The annual winter slowdown in the residential real estate industry has officially struck Atlanta, but has had a lesser impact than past years. Last month, The Cal-Culator displayed the largest decline and the lowest number since its recent creation. The October Cal-Culator posted a 5.0, a 0.9-drop from the previous month due to the 16-day government shutdown and higher mortgage rates, among other factors.
The November Cal-Culator ranks a 5.1 due to a number of positive signs in mortgage rates and home prices, combined with multiple paralyzing housing industry factors such as home sales and home inventory.
After last month’s shattering drop, the latest National Association of Realtors’ quarterly report provided data that showed that the winter housing industry has been gaining steam from rising home prices. In the year’s third quarter, the median existing single-family home price increased in 88 percent of measured markets with 33 percent of areas reporting double-digit increases.
Unfortunately, the rise in home prices is a result of the housing crunch that is still plaguing many metropolitan areas, including Atlanta. Realtor.com’s Winter Home Buyer Report revealed that a quarter of winter buyers were still in the market because they were unable to find a home during the last home-buying season.
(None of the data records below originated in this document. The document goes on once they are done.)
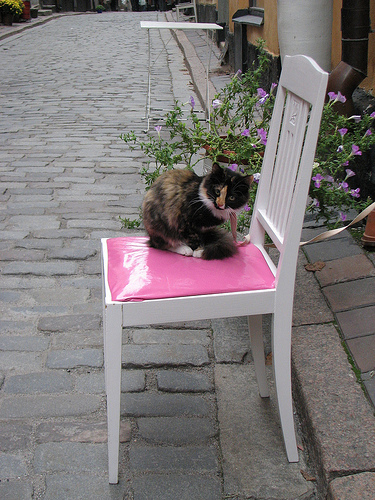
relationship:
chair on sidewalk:
[100, 53, 330, 485] [0, 10, 322, 498]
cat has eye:
[139, 161, 254, 256] [229, 195, 236, 202]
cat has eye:
[139, 161, 254, 256] [213, 187, 220, 195]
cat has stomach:
[139, 161, 254, 256] [197, 222, 222, 233]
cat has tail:
[139, 161, 254, 256] [204, 227, 238, 260]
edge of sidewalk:
[1, 9, 97, 44] [0, 10, 322, 498]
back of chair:
[248, 54, 329, 280] [100, 53, 330, 485]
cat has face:
[139, 161, 254, 256] [205, 174, 249, 211]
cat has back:
[139, 161, 254, 256] [143, 166, 198, 239]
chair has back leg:
[100, 53, 330, 485] [248, 315, 270, 399]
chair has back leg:
[100, 53, 330, 485] [271, 314, 299, 463]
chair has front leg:
[100, 53, 330, 485] [104, 304, 123, 485]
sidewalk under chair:
[0, 10, 322, 498] [100, 53, 330, 485]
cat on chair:
[139, 161, 254, 256] [100, 53, 330, 485]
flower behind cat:
[328, 91, 346, 109] [139, 161, 254, 256]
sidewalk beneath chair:
[0, 10, 322, 498] [100, 53, 330, 485]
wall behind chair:
[195, 0, 374, 138] [100, 53, 330, 485]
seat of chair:
[106, 235, 274, 303] [100, 53, 330, 485]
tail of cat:
[204, 227, 238, 260] [139, 161, 254, 256]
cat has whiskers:
[139, 161, 254, 256] [188, 190, 215, 219]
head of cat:
[206, 160, 255, 211] [139, 161, 254, 256]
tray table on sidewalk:
[140, 16, 221, 132] [0, 10, 322, 498]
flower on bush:
[328, 91, 346, 109] [126, 35, 374, 232]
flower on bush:
[250, 86, 270, 101] [126, 35, 374, 232]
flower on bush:
[345, 142, 362, 158] [126, 35, 374, 232]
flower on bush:
[343, 169, 356, 181] [126, 35, 374, 232]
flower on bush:
[338, 127, 349, 139] [126, 35, 374, 232]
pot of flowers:
[3, 12, 19, 25] [2, 0, 30, 18]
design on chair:
[285, 95, 303, 136] [100, 53, 330, 485]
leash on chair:
[230, 200, 374, 252] [100, 53, 330, 485]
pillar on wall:
[276, 1, 333, 71] [195, 0, 374, 138]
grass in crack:
[332, 319, 374, 404] [334, 322, 374, 406]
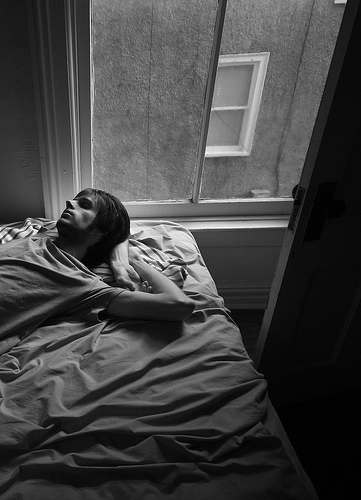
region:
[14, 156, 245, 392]
the guy is lying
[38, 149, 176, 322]
the guy is lying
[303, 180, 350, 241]
A dark door handle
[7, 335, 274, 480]
Crumpled white sheets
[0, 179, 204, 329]
A young man laying on a bed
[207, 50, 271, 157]
One half of a window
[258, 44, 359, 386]
An open wooden door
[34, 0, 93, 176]
The white frame of a window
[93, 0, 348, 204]
An open window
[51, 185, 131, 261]
A man's face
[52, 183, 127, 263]
A man laying down with his eyes closed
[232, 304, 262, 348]
A wooden floor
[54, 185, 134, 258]
the head of a person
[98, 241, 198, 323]
the arm of a person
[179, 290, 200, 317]
the elbow of a person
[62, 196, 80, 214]
the nose of a person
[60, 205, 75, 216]
the mouth of a person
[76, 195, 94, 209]
the eye of a person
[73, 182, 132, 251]
the hair of a person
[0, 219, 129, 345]
a shirt on the person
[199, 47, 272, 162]
a window on the building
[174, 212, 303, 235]
a white window ledge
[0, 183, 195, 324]
a person laying in bed.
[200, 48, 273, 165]
a white window on a building.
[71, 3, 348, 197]
a window in the side of a building.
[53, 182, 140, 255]
a human laying in bed with hair.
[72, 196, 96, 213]
the left eye of a person.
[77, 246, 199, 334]
the left arm of a man.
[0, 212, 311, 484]
a bed inside of a room.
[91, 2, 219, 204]
a pane of glass in a window.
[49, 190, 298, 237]
a window sill on a window.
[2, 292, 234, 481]
a blanket on a bed.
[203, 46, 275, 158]
a window on a building across the way.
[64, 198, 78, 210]
a human nose on a face.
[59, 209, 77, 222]
the mouth of a person.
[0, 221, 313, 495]
a bed with a person in it.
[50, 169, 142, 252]
a human head with hair.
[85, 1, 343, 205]
a large window in a bedroom.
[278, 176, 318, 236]
a door knob.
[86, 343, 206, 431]
a section of a wrinkled blanket.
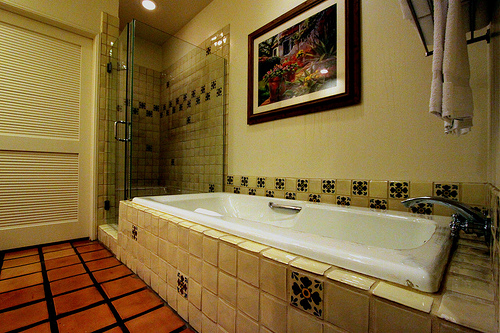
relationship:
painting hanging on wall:
[243, 0, 361, 128] [210, 0, 486, 217]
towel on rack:
[398, 0, 476, 137] [411, 0, 498, 55]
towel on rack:
[398, 0, 434, 41] [411, 0, 498, 55]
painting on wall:
[241, 15, 353, 111] [210, 0, 486, 217]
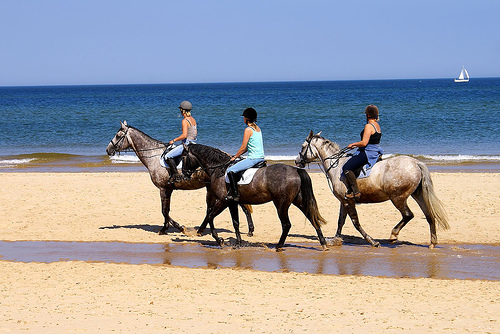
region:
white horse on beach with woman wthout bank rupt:
[294, 103, 453, 249]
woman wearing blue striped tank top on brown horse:
[179, 99, 334, 258]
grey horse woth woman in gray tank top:
[108, 117, 238, 230]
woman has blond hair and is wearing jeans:
[163, 135, 204, 166]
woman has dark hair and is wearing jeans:
[222, 154, 271, 187]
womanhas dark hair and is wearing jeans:
[238, 123, 270, 158]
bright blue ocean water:
[13, 58, 498, 145]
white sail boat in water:
[448, 65, 479, 89]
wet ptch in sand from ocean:
[2, 219, 499, 276]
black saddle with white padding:
[220, 156, 272, 190]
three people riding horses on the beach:
[105, 98, 451, 249]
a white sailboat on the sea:
[452, 65, 469, 81]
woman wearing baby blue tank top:
[243, 123, 263, 156]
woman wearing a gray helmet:
[177, 100, 192, 110]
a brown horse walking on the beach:
[181, 136, 328, 253]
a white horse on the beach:
[295, 127, 450, 249]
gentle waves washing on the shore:
[3, 150, 498, 165]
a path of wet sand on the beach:
[1, 236, 497, 281]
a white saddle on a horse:
[225, 167, 258, 185]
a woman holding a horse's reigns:
[304, 142, 354, 179]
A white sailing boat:
[446, 54, 475, 94]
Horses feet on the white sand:
[137, 215, 205, 242]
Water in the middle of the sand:
[15, 218, 113, 298]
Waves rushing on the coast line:
[426, 147, 499, 184]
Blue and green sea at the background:
[25, 90, 87, 135]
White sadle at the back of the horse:
[238, 161, 270, 189]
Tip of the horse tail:
[436, 212, 463, 234]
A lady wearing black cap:
[240, 102, 262, 130]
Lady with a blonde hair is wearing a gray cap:
[170, 95, 200, 120]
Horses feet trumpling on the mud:
[199, 230, 285, 257]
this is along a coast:
[12, 43, 453, 305]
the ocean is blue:
[33, 94, 115, 132]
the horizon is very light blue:
[27, 12, 385, 79]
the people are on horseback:
[95, 105, 462, 250]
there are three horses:
[113, 105, 462, 272]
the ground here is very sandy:
[6, 205, 161, 320]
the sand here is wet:
[23, 231, 111, 275]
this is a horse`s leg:
[342, 189, 381, 257]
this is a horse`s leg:
[391, 198, 417, 251]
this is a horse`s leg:
[417, 192, 450, 251]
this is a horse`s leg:
[153, 189, 185, 238]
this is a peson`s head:
[227, 94, 267, 132]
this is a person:
[159, 90, 196, 174]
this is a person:
[218, 101, 265, 193]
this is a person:
[332, 92, 388, 204]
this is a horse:
[290, 125, 451, 247]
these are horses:
[97, 119, 455, 264]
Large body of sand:
[86, 288, 187, 328]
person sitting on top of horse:
[224, 106, 264, 201]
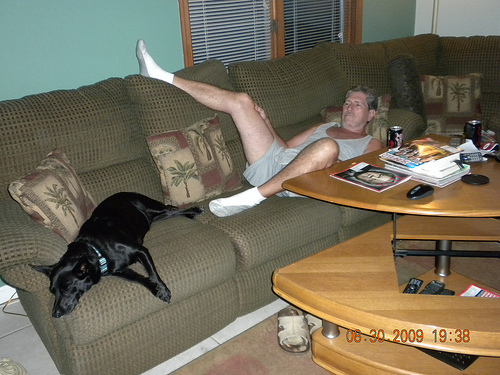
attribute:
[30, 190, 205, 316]
dog — sleeping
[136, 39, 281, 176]
leg — propped up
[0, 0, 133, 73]
wall — mint green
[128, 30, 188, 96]
foot — man's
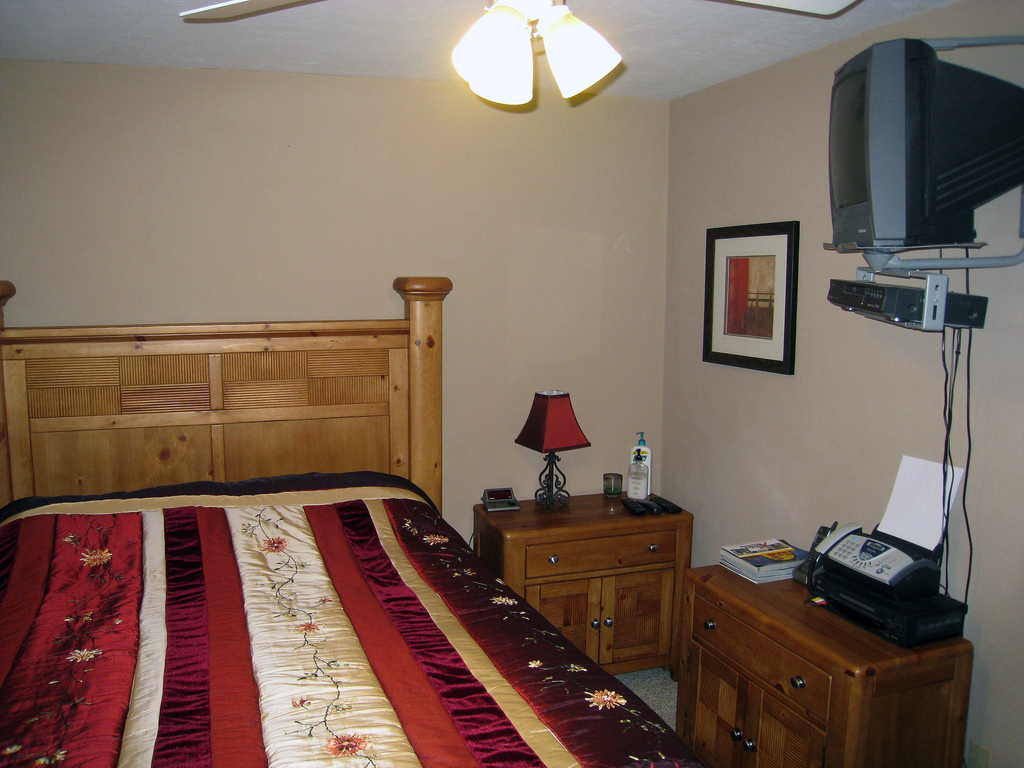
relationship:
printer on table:
[811, 525, 967, 655] [670, 550, 977, 766]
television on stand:
[788, 13, 1019, 258] [827, 241, 992, 298]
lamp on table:
[505, 377, 611, 527] [453, 471, 722, 664]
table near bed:
[460, 479, 685, 669] [0, 273, 667, 765]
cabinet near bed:
[666, 541, 976, 765] [0, 273, 667, 765]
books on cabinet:
[705, 531, 829, 589] [657, 531, 990, 766]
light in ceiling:
[424, 0, 633, 130] [6, 0, 977, 130]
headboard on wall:
[0, 269, 479, 495] [0, 60, 671, 495]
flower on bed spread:
[575, 668, 640, 729] [9, 445, 640, 766]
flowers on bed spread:
[398, 529, 498, 627] [16, 477, 652, 766]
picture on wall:
[698, 203, 861, 401] [661, 134, 841, 467]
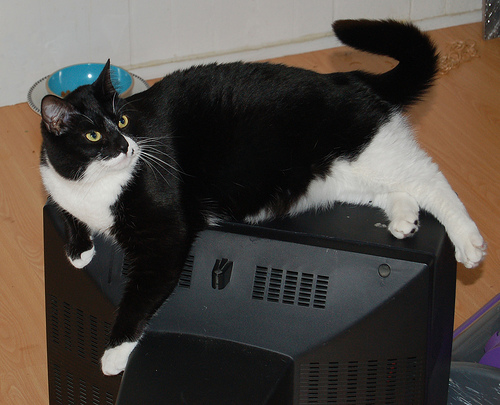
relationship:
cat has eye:
[31, 14, 491, 290] [81, 126, 107, 142]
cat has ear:
[31, 14, 491, 290] [93, 61, 137, 105]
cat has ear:
[31, 14, 491, 290] [37, 91, 81, 136]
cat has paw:
[31, 14, 491, 290] [55, 233, 112, 272]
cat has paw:
[31, 14, 491, 290] [373, 194, 427, 246]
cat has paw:
[31, 14, 491, 290] [93, 323, 141, 380]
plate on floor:
[24, 78, 157, 111] [0, 85, 495, 311]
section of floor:
[403, 15, 497, 121] [0, 85, 495, 311]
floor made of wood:
[0, 85, 495, 311] [436, 97, 498, 164]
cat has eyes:
[31, 14, 491, 290] [76, 111, 134, 141]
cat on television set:
[31, 14, 491, 290] [33, 242, 465, 397]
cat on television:
[31, 14, 491, 290] [33, 242, 465, 397]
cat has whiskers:
[31, 14, 491, 290] [131, 131, 188, 177]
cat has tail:
[31, 14, 491, 290] [325, 11, 443, 98]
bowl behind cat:
[46, 60, 139, 92] [31, 14, 491, 290]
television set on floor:
[33, 242, 465, 397] [0, 85, 495, 311]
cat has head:
[31, 14, 491, 290] [42, 81, 147, 170]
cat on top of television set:
[31, 14, 491, 290] [33, 242, 465, 397]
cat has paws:
[31, 14, 491, 290] [378, 199, 498, 269]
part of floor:
[436, 97, 498, 164] [0, 85, 495, 311]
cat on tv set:
[31, 14, 491, 290] [33, 242, 465, 397]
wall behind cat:
[134, 6, 277, 41] [31, 14, 491, 290]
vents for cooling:
[247, 259, 332, 311] [247, 265, 314, 301]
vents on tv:
[247, 259, 332, 311] [33, 242, 465, 397]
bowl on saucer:
[46, 60, 139, 92] [21, 71, 59, 111]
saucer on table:
[21, 71, 59, 111] [461, 55, 488, 204]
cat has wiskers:
[31, 14, 491, 290] [131, 131, 188, 177]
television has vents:
[33, 242, 465, 397] [247, 259, 332, 311]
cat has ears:
[31, 14, 491, 290] [34, 59, 120, 132]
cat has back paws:
[31, 14, 491, 290] [378, 199, 498, 269]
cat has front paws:
[31, 14, 491, 290] [57, 238, 150, 376]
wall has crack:
[134, 6, 277, 41] [114, 11, 144, 57]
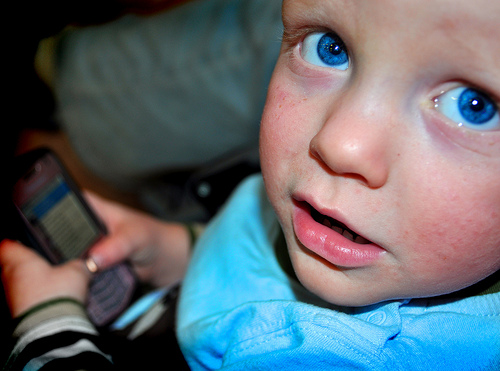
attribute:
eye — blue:
[297, 29, 352, 71]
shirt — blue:
[180, 170, 499, 368]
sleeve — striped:
[180, 218, 209, 260]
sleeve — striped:
[6, 291, 121, 370]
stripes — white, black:
[186, 218, 210, 247]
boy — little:
[2, 0, 499, 366]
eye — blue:
[429, 83, 499, 133]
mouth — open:
[286, 188, 387, 269]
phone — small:
[4, 141, 138, 334]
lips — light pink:
[277, 184, 427, 287]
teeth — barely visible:
[300, 205, 375, 256]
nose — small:
[309, 105, 390, 195]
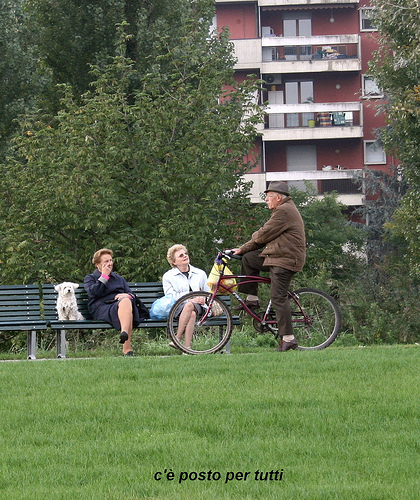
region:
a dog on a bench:
[48, 277, 78, 326]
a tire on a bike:
[297, 281, 335, 349]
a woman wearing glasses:
[176, 245, 192, 263]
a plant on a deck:
[300, 92, 321, 132]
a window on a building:
[363, 137, 390, 176]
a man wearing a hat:
[258, 176, 292, 195]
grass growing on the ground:
[71, 354, 109, 381]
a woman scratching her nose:
[89, 250, 122, 283]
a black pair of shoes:
[113, 324, 146, 370]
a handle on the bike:
[225, 245, 249, 270]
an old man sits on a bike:
[165, 177, 345, 363]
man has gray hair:
[239, 175, 313, 242]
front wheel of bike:
[162, 289, 235, 359]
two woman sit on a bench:
[78, 234, 223, 357]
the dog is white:
[48, 277, 85, 325]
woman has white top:
[150, 235, 224, 352]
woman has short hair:
[76, 239, 151, 356]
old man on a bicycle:
[166, 180, 339, 351]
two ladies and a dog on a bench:
[47, 241, 239, 356]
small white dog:
[52, 280, 85, 318]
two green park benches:
[1, 284, 238, 353]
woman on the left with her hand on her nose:
[84, 248, 146, 354]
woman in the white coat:
[160, 243, 217, 352]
Though home prices rose, existing home sales fell for the second month in a row. The annual pace of existing home sales fell 3.2 percent to a seasonally adjusted annual rate of 5.12 million in October, down from 5.29 million in September, “Existing Home Sales Fall For 2nd Month In A Row In October, Prices Up As Inventory Stays Tight.”
“The erosion in buying power is dampening home sales,” said Lawrence Yun, chief economist with the NAR. “Moreover, low inventory is holding back sales while at the same time pushing up home prices in most of the country. More new home construction is needed to help relieve the inventory pressure and moderate price gains.”
In more positive news, mortgage rates have been edging lower this winter after a summer of higher rates. The average rate for a 30-year, fixed-rate loan continued to fall to 4.22 percent from the August high of 4.58 percent, according to mortgage buyer Freddie Mac. In comparison, the 30-year-loan averaged 3.34 percent in early 2013.
In November, Atlanta homeowners saw relief in underwater mortgages. The Atlanta Journal Constitution reported that fewer metro Atlanta homeowners owed more on their homes than the properties were worth. The third quarter posted 38 percent of metro homeowners were dealing with negative equity, compared to 44 percent in the second quarter.
Despite the improvements, metro Atlanta still ranks second in the nation among large metropolitan areas (behind Las Vegas) with the highest negative equity rates, reported the Atlanta newspaper. Housing recovery is strongest in Cobb, North Fulton, Cherokee, Forsyth and Gwinnett counties.
The next Cal-Culator will be released Jan. 7 and will hopefully start off 2014 in a positive direction.